First, Mendelsohn and Morton had to learn how to design their own products, and teach themselves Adobe Photoshop and Illustrator in the process. But by 2011 they were ready to launch. That first year, they ordered around 5,000 sweaters to get things off the ground, all while maintaining their day jobs. “All of a sudden, around October, the orders started coming in,” Mendelsohn, 33, said. “We did about $500,000 in sales that first year and that’s what really kicked off the business.”

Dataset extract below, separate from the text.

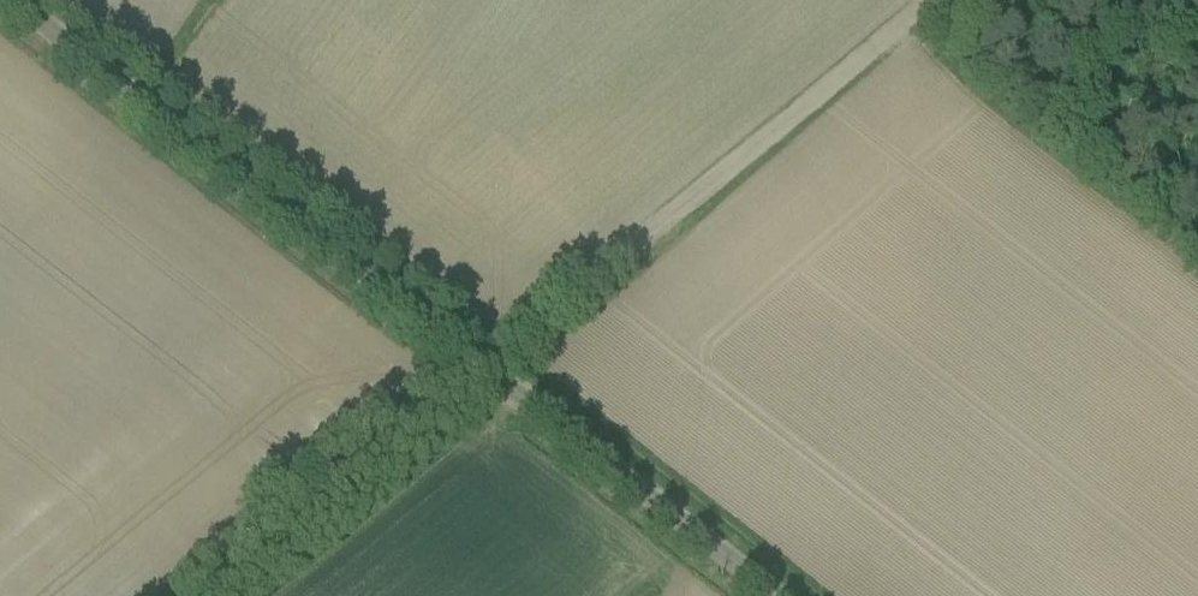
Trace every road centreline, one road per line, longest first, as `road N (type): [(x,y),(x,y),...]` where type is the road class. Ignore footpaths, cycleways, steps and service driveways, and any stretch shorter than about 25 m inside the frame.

Mendelsohn quit his job the following year. Morton followed suit shortly after they secured $100,000 in funding at a $1 million valuation from “Shark” investor Robert Herjavec. Otherwise, they’ve continued to finance operations through sales, growing their ugly Christmas sweater business year-over-year despite an onslaught of Internet rivals. They’ve also expanded their clothing line to include ostentatious ski suits, Halloween costumes and patriotic wear.
Sweaters typically cost between $65 and $80, while ski gear sells for $225, branding Tipsy Elves items as statement pieces instead of throw-away ones. “There’s a pervasive thought that fun clothes have to be cheap, one-time wear and will fall apart,” said Morton, 35. "To that, I would say that dressing up and having fun will always be in fashion. The company’s ultimate goal is to become synonymous with fun.”